** Input material follows **

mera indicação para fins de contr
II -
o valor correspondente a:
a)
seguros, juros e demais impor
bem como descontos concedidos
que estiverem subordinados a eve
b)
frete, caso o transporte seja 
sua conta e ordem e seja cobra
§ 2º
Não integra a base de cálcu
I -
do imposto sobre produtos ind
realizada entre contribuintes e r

** End of Input material **

• [What you need to do] Nothing but the lines with "seja" should be returned, copied from the entries above.

• [Answer to this exercise]
frete, caso o transporte seja 
sua conta e ordem e seja cobra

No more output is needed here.